Work instructions: Please filter the data below down to the lines holding the string "sistem".

Raw data:
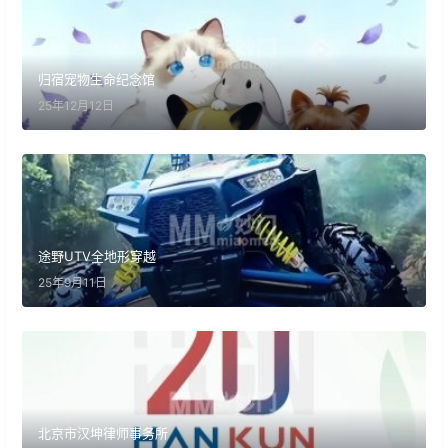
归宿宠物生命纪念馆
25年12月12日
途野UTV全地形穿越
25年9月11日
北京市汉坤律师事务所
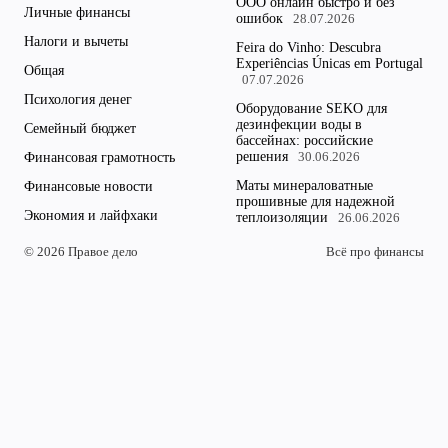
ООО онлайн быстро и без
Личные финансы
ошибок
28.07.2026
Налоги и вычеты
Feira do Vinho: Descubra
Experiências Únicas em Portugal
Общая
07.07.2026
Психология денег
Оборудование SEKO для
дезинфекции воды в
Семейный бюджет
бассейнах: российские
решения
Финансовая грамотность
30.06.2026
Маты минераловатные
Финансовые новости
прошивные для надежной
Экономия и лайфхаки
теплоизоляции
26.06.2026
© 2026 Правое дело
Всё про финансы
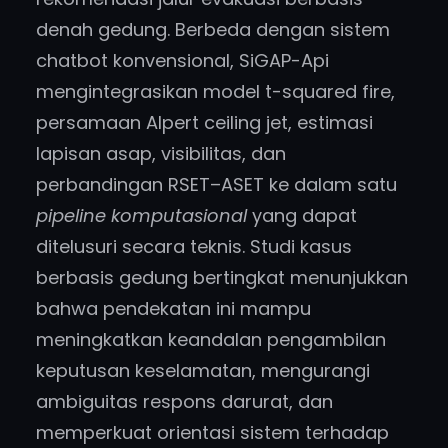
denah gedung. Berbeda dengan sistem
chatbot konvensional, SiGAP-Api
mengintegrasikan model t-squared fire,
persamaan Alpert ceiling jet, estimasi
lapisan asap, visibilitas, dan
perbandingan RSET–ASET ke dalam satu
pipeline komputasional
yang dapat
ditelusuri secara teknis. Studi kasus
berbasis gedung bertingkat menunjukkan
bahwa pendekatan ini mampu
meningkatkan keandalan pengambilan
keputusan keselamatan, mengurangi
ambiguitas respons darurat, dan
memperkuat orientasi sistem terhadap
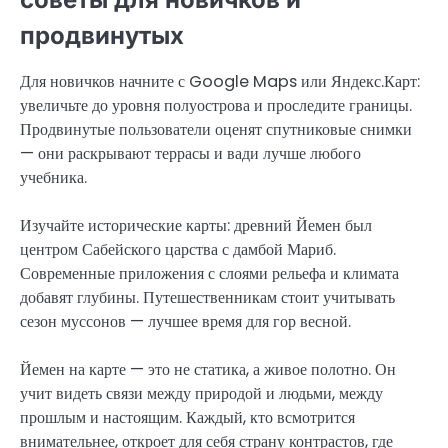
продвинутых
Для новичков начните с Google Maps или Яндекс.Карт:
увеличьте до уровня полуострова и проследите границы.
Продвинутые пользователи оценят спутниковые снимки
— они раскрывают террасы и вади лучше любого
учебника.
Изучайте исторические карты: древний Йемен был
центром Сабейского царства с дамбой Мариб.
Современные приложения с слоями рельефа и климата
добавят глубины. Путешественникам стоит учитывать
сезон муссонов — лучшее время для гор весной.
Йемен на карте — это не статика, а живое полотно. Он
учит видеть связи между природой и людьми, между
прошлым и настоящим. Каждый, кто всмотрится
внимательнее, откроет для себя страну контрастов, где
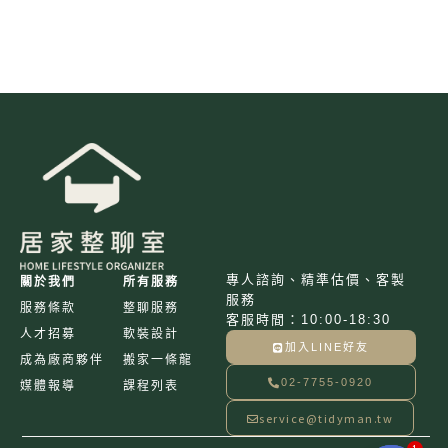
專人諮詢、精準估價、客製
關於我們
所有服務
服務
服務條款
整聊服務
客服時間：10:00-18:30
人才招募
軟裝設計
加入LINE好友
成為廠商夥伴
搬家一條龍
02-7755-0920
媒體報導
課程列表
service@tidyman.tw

Written answer:
denah gedung. Berbeda dengan sistem
memperkuat orientasi sistem terhadap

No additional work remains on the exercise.